WHAT TO DO:
From the data, copy out every line in which the word "directive" appears.

TASK INPUTS:
⟨

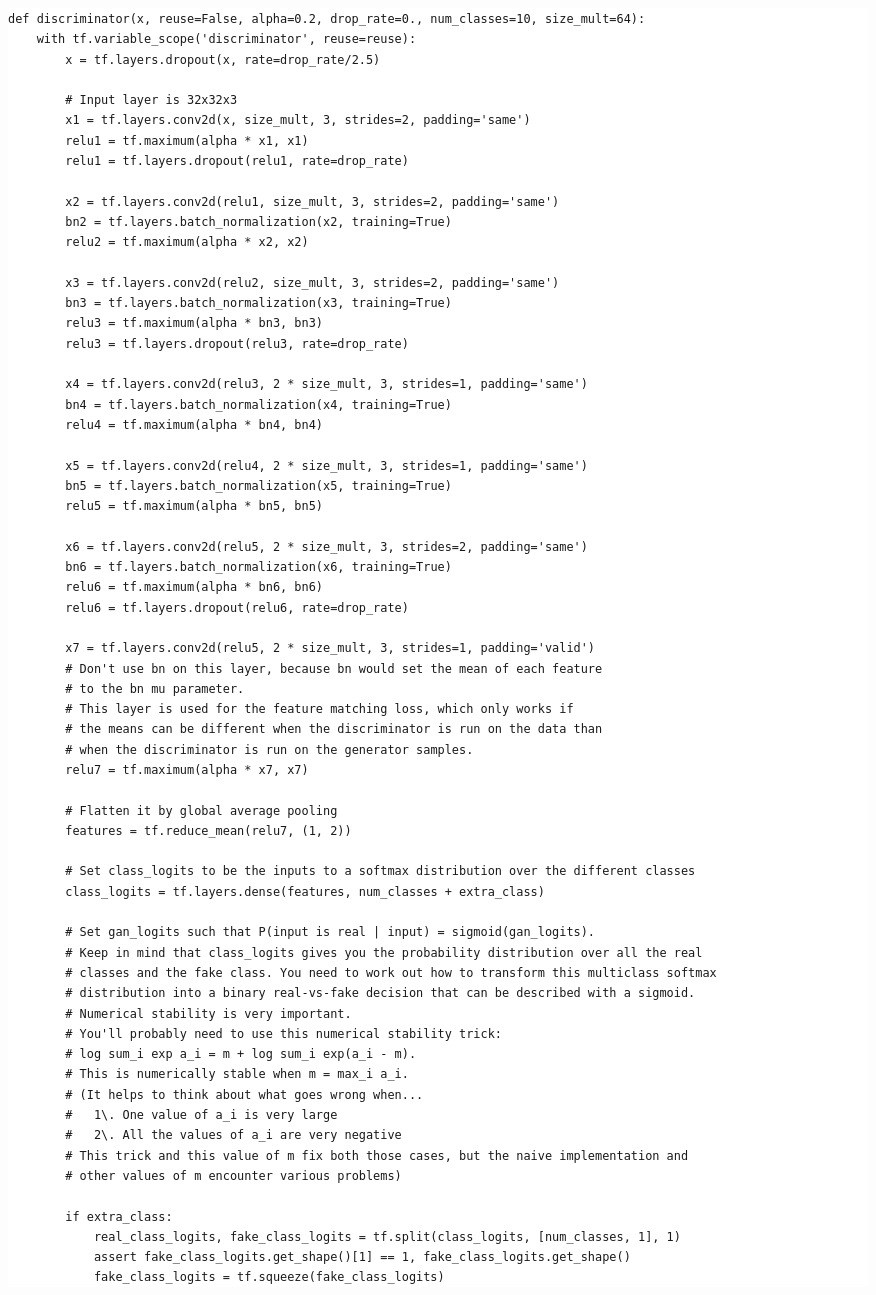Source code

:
 ```
def discriminator(x, reuse=False, alpha=0.2, drop_rate=0., num_classes=10, size_mult=64):
    with tf.variable_scope('discriminator', reuse=reuse):
        x = tf.layers.dropout(x, rate=drop_rate/2.5)

        # Input layer is 32x32x3
        x1 = tf.layers.conv2d(x, size_mult, 3, strides=2, padding='same')
        relu1 = tf.maximum(alpha * x1, x1)
        relu1 = tf.layers.dropout(relu1, rate=drop_rate)

        x2 = tf.layers.conv2d(relu1, size_mult, 3, strides=2, padding='same')
        bn2 = tf.layers.batch_normalization(x2, training=True)
        relu2 = tf.maximum(alpha * x2, x2)

        x3 = tf.layers.conv2d(relu2, size_mult, 3, strides=2, padding='same')
        bn3 = tf.layers.batch_normalization(x3, training=True)
        relu3 = tf.maximum(alpha * bn3, bn3)
        relu3 = tf.layers.dropout(relu3, rate=drop_rate)

        x4 = tf.layers.conv2d(relu3, 2 * size_mult, 3, strides=1, padding='same')
        bn4 = tf.layers.batch_normalization(x4, training=True)
        relu4 = tf.maximum(alpha * bn4, bn4)

        x5 = tf.layers.conv2d(relu4, 2 * size_mult, 3, strides=1, padding='same')
        bn5 = tf.layers.batch_normalization(x5, training=True)
        relu5 = tf.maximum(alpha * bn5, bn5)

        x6 = tf.layers.conv2d(relu5, 2 * size_mult, 3, strides=2, padding='same')
        bn6 = tf.layers.batch_normalization(x6, training=True)
        relu6 = tf.maximum(alpha * bn6, bn6)
        relu6 = tf.layers.dropout(relu6, rate=drop_rate)

        x7 = tf.layers.conv2d(relu5, 2 * size_mult, 3, strides=1, padding='valid')
        # Don't use bn on this layer, because bn would set the mean of each feature
        # to the bn mu parameter.
        # This layer is used for the feature matching loss, which only works if
        # the means can be different when the discriminator is run on the data than
        # when the discriminator is run on the generator samples.
        relu7 = tf.maximum(alpha * x7, x7)

        # Flatten it by global average pooling
        features = tf.reduce_mean(relu7, (1, 2))

        # Set class_logits to be the inputs to a softmax distribution over the different classes
        class_logits = tf.layers.dense(features, num_classes + extra_class)

        # Set gan_logits such that P(input is real | input) = sigmoid(gan_logits).
        # Keep in mind that class_logits gives you the probability distribution over all the real
        # classes and the fake class. You need to work out how to transform this multiclass softmax
        # distribution into a binary real-vs-fake decision that can be described with a sigmoid.
        # Numerical stability is very important.
        # You'll probably need to use this numerical stability trick:
        # log sum_i exp a_i = m + log sum_i exp(a_i - m).
        # This is numerically stable when m = max_i a_i.
        # (It helps to think about what goes wrong when...
        #   1\. One value of a_i is very large
        #   2\. All the values of a_i are very negative
        # This trick and this value of m fix both those cases, but the naive implementation and
        # other values of m encounter various problems)

        if extra_class:
            real_class_logits, fake_class_logits = tf.split(class_logits, [num_classes, 1], 1)
            assert fake_class_logits.get_shape()[1] == 1, fake_class_logits.get_shape()
            fake_class_logits = tf.squeeze(fake_class_logits)
```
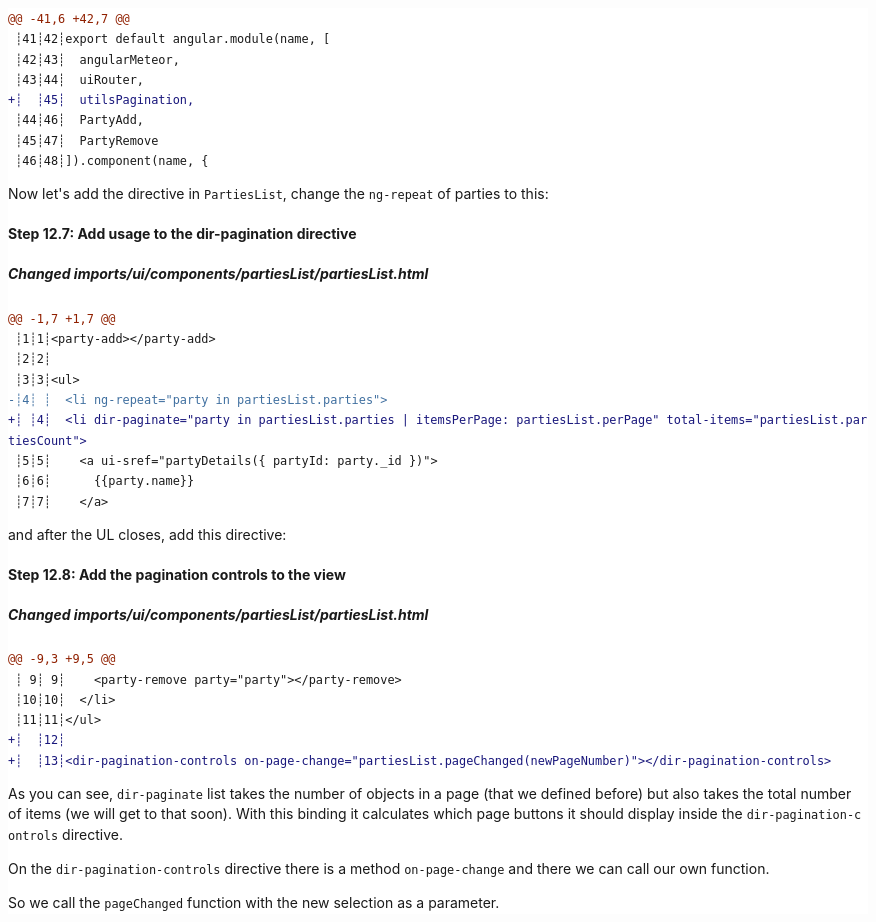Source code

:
 ```diff
@@ -41,6 +42,7 @@
 ┊41┊42┊export default angular.module(name, [
 ┊42┊43┊  angularMeteor,
 ┊43┊44┊  uiRouter,
+┊  ┊45┊  utilsPagination,
 ┊44┊46┊  PartyAdd,
 ┊45┊47┊  PartyRemove
 ┊46┊48┊]).component(name, {
```
[}]: #

Now let's add the directive in `PartiesList`, change the `ng-repeat` of parties to this:

[{]: <helper> (diff_step 12.7)
#### Step 12.7: Add usage to the dir-pagination directive

##### Changed imports/ui/components/partiesList/partiesList.html
```diff
@@ -1,7 +1,7 @@
 ┊1┊1┊<party-add></party-add>
 ┊2┊2┊
 ┊3┊3┊<ul>
-┊4┊ ┊  <li ng-repeat="party in partiesList.parties">
+┊ ┊4┊  <li dir-paginate="party in partiesList.parties | itemsPerPage: partiesList.perPage" total-items="partiesList.partiesCount">
 ┊5┊5┊    <a ui-sref="partyDetails({ partyId: party._id })">
 ┊6┊6┊      {{party.name}}
 ┊7┊7┊    </a>
```
[}]: #

and after the UL closes, add this directive:

[{]: <helper> (diff_step 12.8)
#### Step 12.8: Add the pagination controls to the view

##### Changed imports/ui/components/partiesList/partiesList.html
```diff
@@ -9,3 +9,5 @@
 ┊ 9┊ 9┊    <party-remove party="party"></party-remove>
 ┊10┊10┊  </li>
 ┊11┊11┊</ul>
+┊  ┊12┊
+┊  ┊13┊<dir-pagination-controls on-page-change="partiesList.pageChanged(newPageNumber)"></dir-pagination-controls>
```
[}]: #

As you can see, `dir-paginate` list takes the number of objects in a page (that we defined before) but also takes the total number of items (we will get to that soon).
With this binding it calculates which page buttons it should display inside the `dir-pagination-controls` directive.

On the `dir-pagination-controls` directive there is a method `on-page-change` and there we can call our own function.

So we call the `pageChanged` function with the new selection as a parameter.


[{]: <region> (header)
[{]: <region> (body)
[{]: <helper> (diff_step 12.1)
[{]: <helper> (diff_step 12.2)
[{]: <helper> (diff_step 12.3)
[{]: <helper> (diff_step 12.4)
[{]: <helper> (diff_step 12.6)
[{]: <helper> (diff_step 12.9)
[{]: <helper> (diff_step 12.11)
[{]: <helper> (diff_step 12.12)
[{]: <helper> (diff_step 12.13)
[{]: <helper> (diff_step 12.14)
[{]: <helper> (diff_step 12.15)
[{]: <helper> (diff_step 12.16)
[{]: <helper> (diff_step 12.17)
[{]: <helper> (diff_step 12.18)
[{]: <helper> (diff_step 12.20)
[{]: <helper> (diff_step 12.19)
[{]: <helper> (diff_step 12.21)
[{]: <helper> (diff_step 12.22)
[{]: <region> (footer)
[{]: <helper> (nav_step)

⟩

TASK ANSWER:
Now let's add the directive in `PartiesList`, change the `ng-repeat` of parties to this:
#### Step 12.7: Add usage to the dir-pagination directive
and after the UL closes, add this directive:
With this binding it calculates which page buttons it should display inside the `dir-pagination-controls` directive.
On the `dir-pagination-controls` directive there is a method `on-page-change` and there we can call our own function.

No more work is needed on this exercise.